As for the game itself, this season, often referred to as The Year of the Pitcher, has continued to return baseball to a pre-steroid look -- further cutting off that era from the rest of baseball's connected history. Offense has been pruned to 1992 levels. We get 1-0 games twice a week. Defense matters again. Even the Oakland Athletics bunt.

Baseball has reestablished its equilibrium, its connection to its history. The cost for such rebalancing, at a time when infamy and fame are interchangeable, when notoriety is misused so often as to have entirely lost its true meaning, is that baseball does not have a single player people talk about at the water cooler on Monday morning. McGwire, Bonds, Martinez, Clemens, Griffey, Sosa, Schilling, Johnson . . . all commanded the attention of casual fans for reasons good and bad, maybe even prompted them to buy tickets when they came to their town. All are gone. Now . . . Jeter, Mauer, Pujols, Halladay . . . they are understated stars in a world that responds to the volume of self promotion.
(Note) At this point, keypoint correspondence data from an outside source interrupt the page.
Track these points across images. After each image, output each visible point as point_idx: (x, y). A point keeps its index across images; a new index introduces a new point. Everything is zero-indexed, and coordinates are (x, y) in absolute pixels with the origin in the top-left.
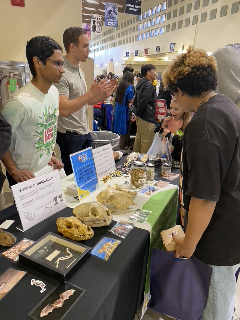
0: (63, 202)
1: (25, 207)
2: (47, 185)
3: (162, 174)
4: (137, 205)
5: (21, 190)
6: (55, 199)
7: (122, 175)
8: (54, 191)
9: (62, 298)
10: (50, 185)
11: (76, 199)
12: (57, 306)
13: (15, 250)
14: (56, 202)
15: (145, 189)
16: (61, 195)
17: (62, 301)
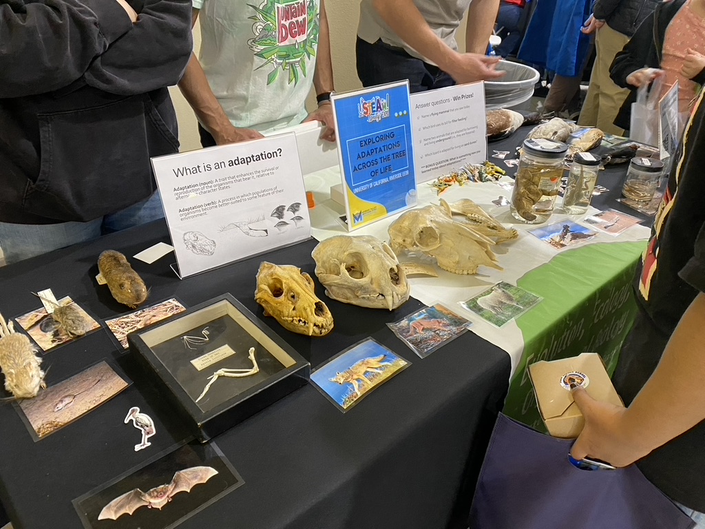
0: (300, 223)
1: (189, 218)
2: (256, 172)
3: (624, 192)
4: (501, 269)
5: (178, 173)
6: (279, 212)
7: (497, 179)
8: (276, 191)
9: (174, 481)
10: (266, 172)
11: (342, 222)
12: (152, 501)
13: (138, 319)
14: (282, 220)
15: (551, 229)
16: (298, 205)
17: (172, 492)
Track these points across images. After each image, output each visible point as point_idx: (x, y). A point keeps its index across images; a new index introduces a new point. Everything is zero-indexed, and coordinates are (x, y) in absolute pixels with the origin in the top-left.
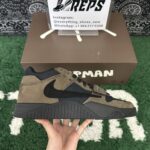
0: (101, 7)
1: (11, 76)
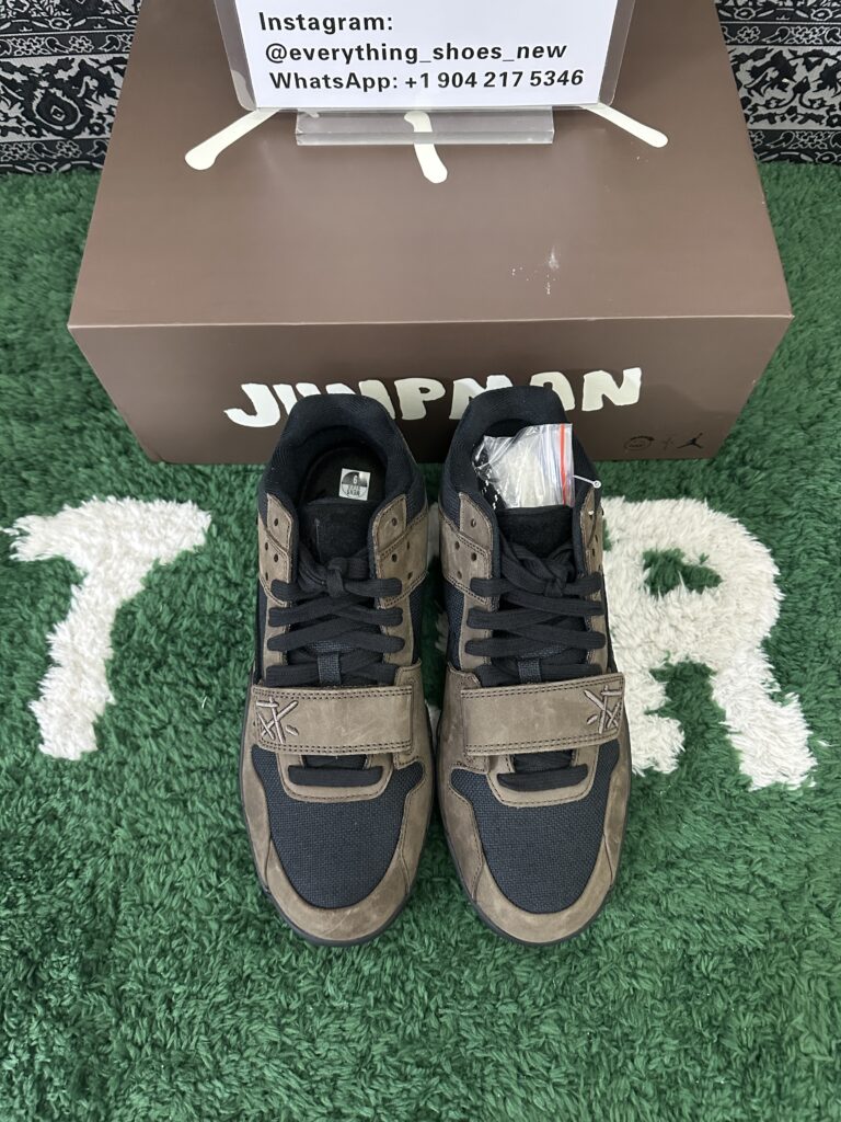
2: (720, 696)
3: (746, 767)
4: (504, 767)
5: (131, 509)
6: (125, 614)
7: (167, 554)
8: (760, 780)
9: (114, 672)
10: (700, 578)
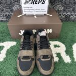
0: (44, 2)
1: (2, 36)
2: (62, 55)
3: (65, 61)
4: (42, 57)
5: (10, 42)
6: (8, 50)
7: (12, 45)
8: (66, 62)
9: (6, 54)
10: (59, 47)
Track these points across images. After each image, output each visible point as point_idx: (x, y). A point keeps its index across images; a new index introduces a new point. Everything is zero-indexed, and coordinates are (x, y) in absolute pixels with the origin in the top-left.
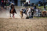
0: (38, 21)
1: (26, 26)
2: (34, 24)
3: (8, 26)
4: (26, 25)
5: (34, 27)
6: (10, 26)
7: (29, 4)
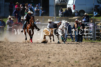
0: (92, 48)
1: (67, 60)
2: (83, 55)
3: (28, 59)
4: (68, 57)
5: (84, 61)
6: (33, 60)
7: (73, 11)
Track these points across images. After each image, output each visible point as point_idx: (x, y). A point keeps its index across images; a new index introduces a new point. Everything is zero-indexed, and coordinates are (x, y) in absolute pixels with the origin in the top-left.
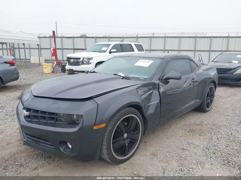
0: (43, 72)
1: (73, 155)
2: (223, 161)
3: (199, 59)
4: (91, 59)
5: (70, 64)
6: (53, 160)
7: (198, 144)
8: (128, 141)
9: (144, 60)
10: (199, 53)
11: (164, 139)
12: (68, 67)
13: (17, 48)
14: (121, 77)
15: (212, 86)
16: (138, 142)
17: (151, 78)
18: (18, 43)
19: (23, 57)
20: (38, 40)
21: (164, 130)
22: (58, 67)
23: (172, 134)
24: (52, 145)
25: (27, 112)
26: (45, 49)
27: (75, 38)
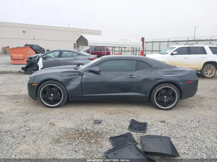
15: (166, 87)
16: (61, 101)
27: (179, 42)
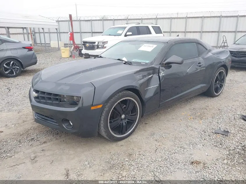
0: (61, 57)
1: (74, 131)
2: (216, 143)
3: (223, 40)
4: (106, 42)
5: (87, 48)
6: (60, 136)
7: (197, 127)
8: (126, 121)
9: (148, 45)
10: (223, 34)
11: (164, 121)
12: (84, 51)
13: (38, 33)
14: (124, 62)
15: (221, 71)
16: (136, 123)
17: (152, 63)
18: (39, 28)
19: (43, 42)
20: (57, 24)
21: (167, 114)
22: (75, 52)
23: (174, 117)
24: (56, 123)
25: (36, 93)
26: (64, 33)
27: (93, 21)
Without a transcendent player and without Boston, Chicago and Los Angeles, this will not be a huge October for baseball ratings, not unless several series get stretched to the maximum number of games (a stroke of luck for which the game is overdue). But ratings alone are not the measurement of health for a sport no more than weight is for a person. Ratings, because of the plethora of media options, can't compare to what they were in a three-network world.

If you go by World Series ratings, baseball reached its apex in 1980, when the Phillies and Royals did a 32.8 rating. Last year the Yankees and Phillies rated an 11.7. And yet per-game attendance today is 50 percent higher than what it was in 1980 (20,434). The game was played in many multi-purpose stadiums and strikes or lockouts always loomed as close as the next round of bargaining between the owners and players. Today the leading economic indicators for the sport are strong. There is so much live baseball on television and online you can consume it just about anywhere anytime (except for baseball's Byzantine blackout rules). Minor league phenoms now do their apprenticeships on live national television, as was the case with Stephen Strasburg on the MLB Network.

Should baseball call back Burns and Novick for The Eleventh Inning 16 years or so from now, baseball no doubt will look differently. There may be expanded use of replay, an expanded postseason format, a flex schedule based on revenues, limits on a catcher's trip to the mound, even better consumer-controlled media to consume content, and some means, perhaps by hitting techniques, to slow the runaway rate of plate appearances in which the ball does not get put in play (strikeouts and walks).

Thematically, however, the story they would tell then will not differ too much from Baseball or The Tenth Inning. The game always will reflect America. There always will be 90 feet between the bases. There always will be some crisis to make the more temporal thinkers wonder if the game can thrive as it used to, maybe even if it can survive. And it always bobs back to the surface.